----- Отрывок текста -----

Как народники 60–70-х годов ХIX века видели
зародыш социализма в крестьянской общине,
так и Крюков видел зачаток желаемого
общественного устройства в казачьей
станичной и хуторской общине, оказавшейся
более прочной, чем русская сельская община.
С удовлетворением пишет он в одном из
очерков («В нижнем течении»), что казаки
отказались от столыпинского земельного
закона, способствующего разрушению
остатков сельской общины. Выход на хутор и
отруба в пределах Донской области
проводился только в немногих крестьянских
поселках.
Один из очерков Ф.Д.Крюкова этого
периода привлек внимание В.И.Ленина. Речь
идет об очерке «Без огня», опубликованном в
№ 12 «Русского богатства» за 1912-й год. Крюков
рассказывает в этом очерке о своей встрече
с молодым священником Михаилом Кратировым,
который рассказывает о настроениях в
деревне, где он был сельским священником. В
статье «Что делается в народничестве и что
делается в деревне» Ленин подробно
излагает этот рассказ, приводя обширную на
целую страницу цитату «Этого характерного
описания деревни». «В статье г. Крюкова «Без
огня», – пишет Ленин, – о крестьянстве и
крестьянской жизни и крестьянской
психологии рассказывает некий сладенький
попик, изображая крестьянство именно таким,
каким оно само выступало и выступает. Если
это изображение верно, то русской
буржуазной демократии – в лице именно
крестьянства – суждено крупное
историческое действие, которое при сколько-нибудь
благоприятной обстановке сопутствующих
явлений имеет все шансы быть победоносным».
«Крестьянская демократия в
России... – эта демократия жива, –
продолжает Ленин. – Рассказ сладенького
попика про деревню, передаваемый г.
Крюковым, вполне подтверждает это».
Внимание Ленина привлек и
рассказ Михаила Кратирова об отношении
народа к церкви и религии. На замечание Ф.Крюкова
о нравственном падении русской
православной церкви его собеседник с
горечью возразил: – «Падения тут нет, –
лежа в прахе, некуда падать. Что тут нового...
всегда это раболепство и трусость, – всегда
это было!... Но в том разница, что никогда не
было такого ужасающе спокойного,
молчаливого отпадения от церкви, как ныне...
Точно дух жизни совершенно угас в церкви.
Повторяю: не одна интеллигенция ушла, –
народ ушел, надо в этом сознаться, я ведь был
сельским священником два года».

----- Предоставленные сведения -----

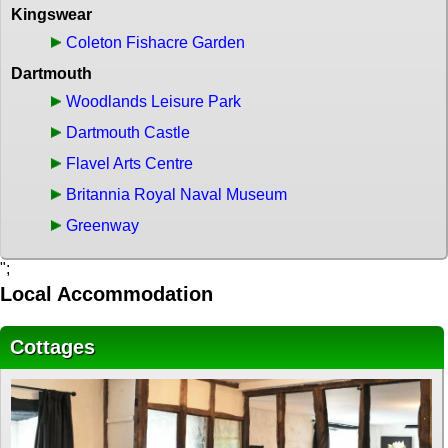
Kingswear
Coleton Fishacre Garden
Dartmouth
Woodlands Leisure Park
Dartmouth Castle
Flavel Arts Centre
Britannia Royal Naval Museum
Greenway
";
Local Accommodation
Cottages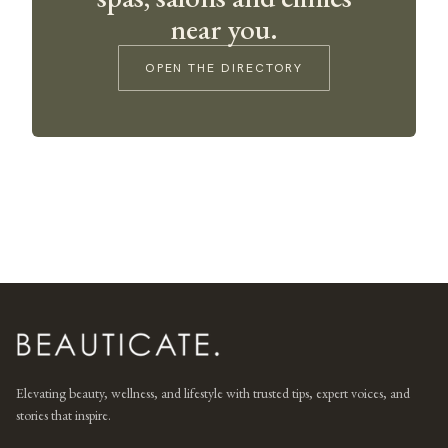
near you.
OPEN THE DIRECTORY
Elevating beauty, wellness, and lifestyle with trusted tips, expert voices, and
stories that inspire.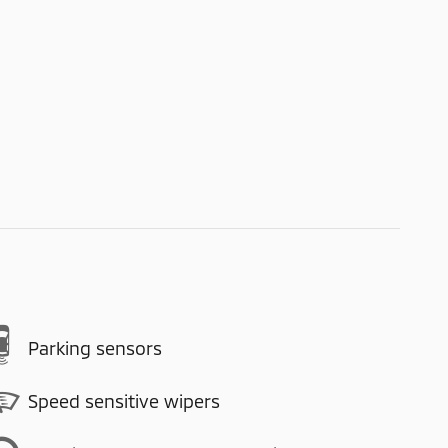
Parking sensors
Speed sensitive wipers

-----
----- Предоставленные сведения -----

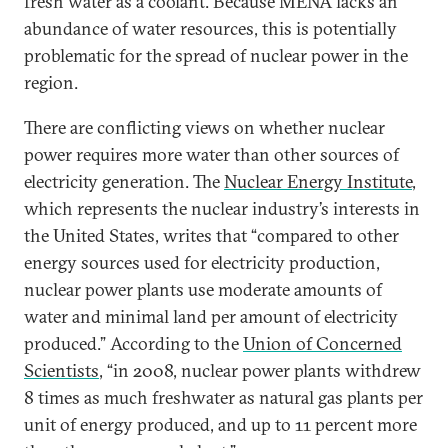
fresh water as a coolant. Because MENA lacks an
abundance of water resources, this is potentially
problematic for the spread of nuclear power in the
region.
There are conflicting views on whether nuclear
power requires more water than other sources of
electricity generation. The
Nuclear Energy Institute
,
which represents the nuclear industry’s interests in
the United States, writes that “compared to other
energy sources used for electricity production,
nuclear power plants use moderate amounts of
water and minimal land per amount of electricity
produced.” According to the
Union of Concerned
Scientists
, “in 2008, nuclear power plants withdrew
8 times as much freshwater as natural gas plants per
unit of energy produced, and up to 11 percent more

-----

▸ **Задания**:
A – Повторите слово в слово кусок текста о Крюкове, начиная с «Крюковым, вполне подтверждает» и дальше до «церкви, как ныне...».
B – Подхватите текст о Крюкове и продолжите его после последней фразы.
Записи — отдельный материал, к тексту о Крюкове они не относятся.

▸ **Ответы к заданиям**:
A –
Крюковым, вполне подтверждает это».
Внимание Ленина привлек и
рассказ Михаила Кратирова об отношении
народа к церкви и религии. На замечание Ф.Крюкова
о нравственном падении русской
православной церкви его собеседник с
горечью возразил: – «Падения тут нет, –
лежа в прахе, некуда падать. Что тут нового...
всегда это раболепство и трусость, – всегда
это было!... Но в том разница, что никогда не
было такого ужасающе спокойного,
молчаливого отпадения от церкви, как ныне...

B –
Ленин здесь обрывает цитату, но
мы продолжим ее, так как слова Кратирова
позволяют лучше представить и мысли
Крюкова и образ Михаила Кратирова, который
отнюдь не является «неким сладеньким
попиком». «Что касается позорной,
служительной роли духовных пастырей, –
говорит Кратиров, – то когда же ее не было?
Не говорю о тунеядстве среди нашей
ужасающей нищеты народной... Трусость и
раболепство и всяческое потворство сильным
– это уходит, как говорится в день веков...
Вы возьмите элементарный учебник истории...
Ну хоть с Ивана Грозного или его родителя
Василия III. Потребовалось Василию упрятать
законнейшую супругу свою Соломонию в
монастырь и сочетаться браком с другой, –
архипастыри все устроили... Теперь вот о
патриаршестве все толкуют. Думают что-то
поднять, возвеличить. Загляните в историю.
Первый патриарх российской церкви так
позорно и низко вел себя, что москвичи –
благочестивые москвичи! – били его в
Успенском соборе, таскали по полу,
бесчестили у лобного места. И кто?
Благочестивые московские люди! Да еще в те
времена, когда о нигилистах ни слуху, ни
духу не было... И все-таки церковь есть
церковь! Единое, что может приютить
мятущийся дух, соединить и примирить всех...
уврачевать язвы... Как ни засидели ее
ремесленники церковного цеха, а в ней одной
святое зерно и дух жизни, дух единой истины
в ней не угаснет...»
В своей статье В.И.Ленин резко,
хотя и не во всем справедливо, критикует
интеллигентов-народников, к которым в те
годы безусловно принадлежал и Ф.Д.Крюков. «Интеллигенты-народники,
– писал Ленин, – тяготеют к примирительной
или «общечеловеческой» фразе. В них всегда
чувствуется либерал. Точка зрения
классовой борьбы им органически чужда. Они
– резонеры. Они тянут демократическое
крестьянство назад, от живой и
непосредственной борьбы с его классовым
врагом к туманной, вымученной, бессильной
якобы социалистической фразе... Словесный,
фразистый «социализм» («народный», а не
пролетарский) – сколько угодно, это и в
Европе любой мещанин из грамотных одобрит.
Ну, а ежели дошло дело до «ненависти» вместо
«любви», тут финал.
Социализм гуманной фразы – мы за;
революционная демократия – мы против...
Народнический социализм – гнилая и
смердящая мертвечина. Крестьянская
демократия в России, если верно изображает
ее у Крюкова сладенький попик, живая сила.
Да и не может она не быть живой силой, пока
хозяйничают Пуришкевичи, пока голодают по
тридцать миллионов».
Как только началась первая
мировая война, Ф.Крюков выехал на фронт,
вначале как писатель и военный
корреспондент. Он был на передовых позициях,
в походных колоннах, на привалах, в эшелонах.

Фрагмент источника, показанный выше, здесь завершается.